◆ Tarefas a realizar
1) Segundo o excerto, a que horas o grupo entrou no mar Morto?
2) Copia do excerto o trecho que começa em "Quando era miúdo, Ramzi" e termina em "àquela aventura nocturna.", substituindo "gargalhadas" por "risadas".

◆ Excerto do texto
**********
Quando era miúdo, Ramzi Aburedwan participou na revolta das pedras contra os israelitas. Agora a sua luta passa por mudar as mentes levando a música aos campos de refugiados
Passava pouco da uma da madrugada quando o grupo se lançou mar adentro, ao encontro das ondas quentes e densamente salgadas do mar Morto. Na escuridão da noite, era impossível descortinar quem boiava ao lado de quem, mas aos poucos tal deixou de ser importante. Ao fim de 15 minutos imperava um silêncio relaxante, que apenas o bater das ondas no areal pedregoso — e as gargalhadas de Uday — quebravam. «Uday precisa disto e de muito mais», comenta Kamal, o motorista palestiniano que conduziu o grupo até àquela aventura nocturna.
**********
[Texto transcrito das páginas]
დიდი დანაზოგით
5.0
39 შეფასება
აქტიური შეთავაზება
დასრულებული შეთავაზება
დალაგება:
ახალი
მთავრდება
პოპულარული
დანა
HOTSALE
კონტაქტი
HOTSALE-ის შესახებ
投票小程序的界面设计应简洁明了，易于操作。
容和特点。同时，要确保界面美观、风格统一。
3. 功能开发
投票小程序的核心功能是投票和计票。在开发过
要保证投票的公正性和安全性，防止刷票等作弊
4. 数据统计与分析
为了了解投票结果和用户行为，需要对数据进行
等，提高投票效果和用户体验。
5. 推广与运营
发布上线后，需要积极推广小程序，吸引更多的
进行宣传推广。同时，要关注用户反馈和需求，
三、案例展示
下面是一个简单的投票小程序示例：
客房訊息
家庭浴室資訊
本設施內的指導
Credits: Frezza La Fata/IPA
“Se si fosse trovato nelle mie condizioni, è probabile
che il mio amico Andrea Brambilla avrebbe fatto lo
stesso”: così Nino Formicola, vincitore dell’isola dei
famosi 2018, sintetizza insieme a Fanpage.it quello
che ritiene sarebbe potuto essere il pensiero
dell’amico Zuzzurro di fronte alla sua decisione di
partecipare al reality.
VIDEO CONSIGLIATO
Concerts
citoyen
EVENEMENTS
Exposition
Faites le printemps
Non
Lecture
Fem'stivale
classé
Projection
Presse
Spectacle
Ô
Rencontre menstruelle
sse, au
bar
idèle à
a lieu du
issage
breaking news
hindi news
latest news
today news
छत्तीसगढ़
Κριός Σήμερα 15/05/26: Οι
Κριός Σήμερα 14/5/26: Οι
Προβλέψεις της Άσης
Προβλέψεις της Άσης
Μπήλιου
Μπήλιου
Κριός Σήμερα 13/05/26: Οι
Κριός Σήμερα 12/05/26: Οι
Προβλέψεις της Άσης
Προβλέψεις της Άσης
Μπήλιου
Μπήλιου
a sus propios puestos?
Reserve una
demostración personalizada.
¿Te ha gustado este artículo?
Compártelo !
**********
◆ Respostas por tarefa
1) Passava pouco da uma da madrugada.

2)
Quando era miúdo, Ramzi Aburedwan participou na revolta das pedras contra os israelitas. Agora a sua luta passa por mudar as mentes levando a música aos campos de refugiados
Passava pouco da uma da madrugada quando o grupo se lançou mar adentro, ao encontro das ondas quentes e densamente salgadas do mar Morto. Na escuridão da noite, era impossível descortinar quem boiava ao lado de quem, mas aos poucos tal deixou de ser importante. Ao fim de 15 minutos imperava um silêncio relaxante, que apenas o bater das ondas no areal pedregoso — e as risadas de Uday — quebravam. «Uday precisa disto e de muito mais», comenta Kamal, o motorista palestiniano que conduziu o grupo até àquela aventura nocturna.